Domestic travel will be the first to recover, following some clear improvements in 2021, followed by short-haul international tourism. The recovery of long-haul travel—trips between, rather than within, major regions—is to recover more slowly. Long-haul tourism played a key role in driving growth in international travel in the years leading up to the pandemic, generally outpacing that of shorter-distance travel and with the long-haul share of all international trips peaking at just under 22% in 2019. This begs the question: When can we expect long-haul travel to return to its pre-pandemic prominence?
In the near term long-haul will lag the prominence of other forms of travel, due to the relatively higher costs associated with these trips and uncertainty of airline routes. Indeed, long-haul trips are projected to remain 48% below 2019 volumes in 2022, and account for only 18% of all international trips. However, later in the decade long-haul travel will reclaim its prominence in driving international tourism. The long-haul share of all international visitors is expected to exceed the pre-pandemic peak from 2027 onwards, and volumes of long-haul visitors will exceed 2019 levels by 32% in 2028 (stronger growth than that for short- and medium-haul trips over the period).
During this rebound to prominence, the pace of recovery among different long-haul routes will vary significantly. Transatlantic travel is expected to see the strongest recovery this year, driven by travel between North America and Western Europe.
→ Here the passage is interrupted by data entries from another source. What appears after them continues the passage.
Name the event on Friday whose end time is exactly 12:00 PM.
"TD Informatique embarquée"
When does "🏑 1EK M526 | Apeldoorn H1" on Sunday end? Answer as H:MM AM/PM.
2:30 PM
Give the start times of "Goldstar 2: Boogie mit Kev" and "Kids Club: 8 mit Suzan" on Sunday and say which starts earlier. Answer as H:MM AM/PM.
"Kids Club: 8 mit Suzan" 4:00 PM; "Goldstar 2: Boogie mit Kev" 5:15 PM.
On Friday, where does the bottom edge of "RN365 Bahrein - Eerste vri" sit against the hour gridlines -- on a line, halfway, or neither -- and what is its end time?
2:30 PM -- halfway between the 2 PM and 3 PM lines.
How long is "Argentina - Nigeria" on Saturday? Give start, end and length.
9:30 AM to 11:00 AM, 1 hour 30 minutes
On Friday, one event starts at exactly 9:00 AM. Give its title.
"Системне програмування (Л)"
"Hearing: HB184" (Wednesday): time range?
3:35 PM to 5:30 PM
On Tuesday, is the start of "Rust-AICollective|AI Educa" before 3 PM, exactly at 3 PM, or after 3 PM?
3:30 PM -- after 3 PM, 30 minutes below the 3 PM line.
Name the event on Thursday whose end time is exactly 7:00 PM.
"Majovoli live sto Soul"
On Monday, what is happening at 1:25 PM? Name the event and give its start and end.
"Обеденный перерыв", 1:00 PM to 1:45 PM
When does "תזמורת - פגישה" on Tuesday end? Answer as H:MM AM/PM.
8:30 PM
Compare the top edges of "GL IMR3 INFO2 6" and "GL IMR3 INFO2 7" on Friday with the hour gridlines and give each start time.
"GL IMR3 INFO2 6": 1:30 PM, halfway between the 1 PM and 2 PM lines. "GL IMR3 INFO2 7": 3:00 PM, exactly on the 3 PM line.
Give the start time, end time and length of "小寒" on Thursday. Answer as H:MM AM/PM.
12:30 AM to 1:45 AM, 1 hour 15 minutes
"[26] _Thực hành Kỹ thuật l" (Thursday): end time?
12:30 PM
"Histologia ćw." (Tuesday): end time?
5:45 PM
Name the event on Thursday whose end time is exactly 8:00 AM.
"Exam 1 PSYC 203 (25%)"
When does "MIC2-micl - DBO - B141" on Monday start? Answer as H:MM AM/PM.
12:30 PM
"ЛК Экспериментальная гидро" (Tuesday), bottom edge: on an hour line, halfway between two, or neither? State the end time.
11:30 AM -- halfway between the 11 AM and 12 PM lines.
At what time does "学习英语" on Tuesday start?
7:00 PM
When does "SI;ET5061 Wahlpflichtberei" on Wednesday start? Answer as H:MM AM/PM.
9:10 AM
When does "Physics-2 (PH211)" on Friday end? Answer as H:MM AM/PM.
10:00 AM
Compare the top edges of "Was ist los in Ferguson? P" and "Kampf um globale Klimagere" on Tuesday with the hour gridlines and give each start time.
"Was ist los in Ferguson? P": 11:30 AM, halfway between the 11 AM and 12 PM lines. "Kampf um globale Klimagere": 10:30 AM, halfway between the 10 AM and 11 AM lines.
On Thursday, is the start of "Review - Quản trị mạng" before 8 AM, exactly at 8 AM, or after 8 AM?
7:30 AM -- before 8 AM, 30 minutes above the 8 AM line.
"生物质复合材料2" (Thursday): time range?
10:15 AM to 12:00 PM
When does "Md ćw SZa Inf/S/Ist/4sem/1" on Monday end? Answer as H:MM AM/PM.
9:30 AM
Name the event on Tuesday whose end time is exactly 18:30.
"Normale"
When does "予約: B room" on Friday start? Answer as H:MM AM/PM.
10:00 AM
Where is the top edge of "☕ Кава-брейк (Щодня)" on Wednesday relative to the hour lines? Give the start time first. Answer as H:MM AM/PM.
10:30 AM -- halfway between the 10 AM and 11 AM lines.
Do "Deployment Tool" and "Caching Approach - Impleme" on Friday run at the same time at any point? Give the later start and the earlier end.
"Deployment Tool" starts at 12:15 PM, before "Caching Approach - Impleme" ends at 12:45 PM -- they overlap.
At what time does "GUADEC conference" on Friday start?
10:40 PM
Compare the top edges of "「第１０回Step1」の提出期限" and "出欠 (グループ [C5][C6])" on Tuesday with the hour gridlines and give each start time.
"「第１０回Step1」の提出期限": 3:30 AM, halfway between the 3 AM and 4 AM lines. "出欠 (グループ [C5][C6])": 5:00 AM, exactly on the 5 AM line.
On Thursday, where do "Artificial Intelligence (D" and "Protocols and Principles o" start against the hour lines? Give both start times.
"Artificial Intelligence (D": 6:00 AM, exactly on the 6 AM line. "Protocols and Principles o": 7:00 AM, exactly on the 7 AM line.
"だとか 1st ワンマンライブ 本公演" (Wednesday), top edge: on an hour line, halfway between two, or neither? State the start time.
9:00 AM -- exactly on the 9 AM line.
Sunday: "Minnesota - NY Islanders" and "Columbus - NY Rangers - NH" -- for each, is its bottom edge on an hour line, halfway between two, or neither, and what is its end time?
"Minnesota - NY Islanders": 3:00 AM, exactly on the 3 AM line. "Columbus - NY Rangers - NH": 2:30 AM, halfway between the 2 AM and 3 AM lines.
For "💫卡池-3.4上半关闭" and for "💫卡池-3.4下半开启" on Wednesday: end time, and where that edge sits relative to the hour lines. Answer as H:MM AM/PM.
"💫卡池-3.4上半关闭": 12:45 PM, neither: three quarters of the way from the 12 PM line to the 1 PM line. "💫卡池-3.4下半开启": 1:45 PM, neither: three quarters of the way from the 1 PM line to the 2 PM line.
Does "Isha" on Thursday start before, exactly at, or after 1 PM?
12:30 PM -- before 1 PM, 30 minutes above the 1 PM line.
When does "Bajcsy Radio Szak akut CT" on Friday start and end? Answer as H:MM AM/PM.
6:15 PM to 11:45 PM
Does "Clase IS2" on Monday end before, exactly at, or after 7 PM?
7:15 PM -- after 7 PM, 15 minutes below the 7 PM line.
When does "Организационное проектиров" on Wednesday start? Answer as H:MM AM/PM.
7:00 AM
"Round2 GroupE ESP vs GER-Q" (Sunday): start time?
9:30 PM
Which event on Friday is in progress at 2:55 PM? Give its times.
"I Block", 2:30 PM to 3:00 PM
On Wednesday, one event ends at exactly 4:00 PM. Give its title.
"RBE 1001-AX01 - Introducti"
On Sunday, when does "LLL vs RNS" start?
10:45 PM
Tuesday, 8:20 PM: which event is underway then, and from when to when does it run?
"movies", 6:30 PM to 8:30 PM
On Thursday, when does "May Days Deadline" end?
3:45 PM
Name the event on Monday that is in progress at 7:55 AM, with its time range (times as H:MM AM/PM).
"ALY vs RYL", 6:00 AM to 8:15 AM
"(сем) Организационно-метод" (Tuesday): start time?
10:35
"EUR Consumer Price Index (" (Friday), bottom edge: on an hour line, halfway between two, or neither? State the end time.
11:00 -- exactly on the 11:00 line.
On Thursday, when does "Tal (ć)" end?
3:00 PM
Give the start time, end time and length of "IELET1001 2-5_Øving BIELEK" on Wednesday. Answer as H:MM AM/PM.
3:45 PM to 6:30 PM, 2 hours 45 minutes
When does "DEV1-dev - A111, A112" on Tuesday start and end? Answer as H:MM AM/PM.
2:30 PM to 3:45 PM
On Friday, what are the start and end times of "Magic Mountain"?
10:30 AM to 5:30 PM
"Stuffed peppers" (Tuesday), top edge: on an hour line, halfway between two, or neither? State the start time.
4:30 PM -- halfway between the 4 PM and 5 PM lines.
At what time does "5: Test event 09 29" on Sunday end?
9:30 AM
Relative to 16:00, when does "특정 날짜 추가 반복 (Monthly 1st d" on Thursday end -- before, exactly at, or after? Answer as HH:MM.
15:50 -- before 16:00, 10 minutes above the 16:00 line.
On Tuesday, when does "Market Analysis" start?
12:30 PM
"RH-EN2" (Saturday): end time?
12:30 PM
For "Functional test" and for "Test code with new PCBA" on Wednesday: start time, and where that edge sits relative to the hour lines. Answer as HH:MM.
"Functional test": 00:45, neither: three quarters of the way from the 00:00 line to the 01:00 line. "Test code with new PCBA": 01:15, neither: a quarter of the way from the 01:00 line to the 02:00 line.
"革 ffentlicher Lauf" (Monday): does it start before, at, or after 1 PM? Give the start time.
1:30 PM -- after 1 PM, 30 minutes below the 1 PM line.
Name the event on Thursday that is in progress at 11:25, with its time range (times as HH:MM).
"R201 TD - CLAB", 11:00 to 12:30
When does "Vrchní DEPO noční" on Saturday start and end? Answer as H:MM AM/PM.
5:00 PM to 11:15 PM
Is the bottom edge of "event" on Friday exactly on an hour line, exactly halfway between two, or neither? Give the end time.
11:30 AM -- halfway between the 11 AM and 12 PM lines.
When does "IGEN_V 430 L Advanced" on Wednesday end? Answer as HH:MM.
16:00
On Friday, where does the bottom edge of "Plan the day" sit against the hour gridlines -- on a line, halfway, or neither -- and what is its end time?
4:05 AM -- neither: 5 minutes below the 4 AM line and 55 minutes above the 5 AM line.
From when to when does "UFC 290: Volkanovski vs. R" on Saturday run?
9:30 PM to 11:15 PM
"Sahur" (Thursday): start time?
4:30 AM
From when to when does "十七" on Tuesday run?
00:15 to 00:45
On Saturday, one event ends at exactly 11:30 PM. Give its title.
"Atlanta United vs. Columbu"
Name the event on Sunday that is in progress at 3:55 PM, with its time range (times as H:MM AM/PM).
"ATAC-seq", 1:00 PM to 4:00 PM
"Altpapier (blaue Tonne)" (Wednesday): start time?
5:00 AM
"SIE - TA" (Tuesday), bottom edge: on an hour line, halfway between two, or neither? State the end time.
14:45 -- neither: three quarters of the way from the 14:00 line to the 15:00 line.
This is due to a combination of the relatively short distance compared with other long-haul routes (with only a single flight required in many cases) and the willingness of most of the countries involved to ease restrictions relatively early and to “learn to live with” the virus. The recovery in transatlantic travel is important for broader tourism on both sides of the Atlantic. For instance, pre-pandemic the US accounted for around 30% of long-haul visitors and spending to Europe, while European source markets are even more important to the US, having comprised around half of inbound long-haul travel.
Long-haul travel to/from the Asia-Pacific region (APAC) is expected to see the slowest recovery, due to the more cautious approach among APAC countries to ease restrictions and the longer distances of the travel involved. However, by 2026 recovery in long-haul travel involving APAC is projected to match or exceed that of other routes.
As such, while it will take time to materialise, long-haul travel will return to prominence across the world. This will likely reopen discussions about the management of large volumes of visitors, but given the benefits from the associated higher spend and accessing new markets it will be worth the wait.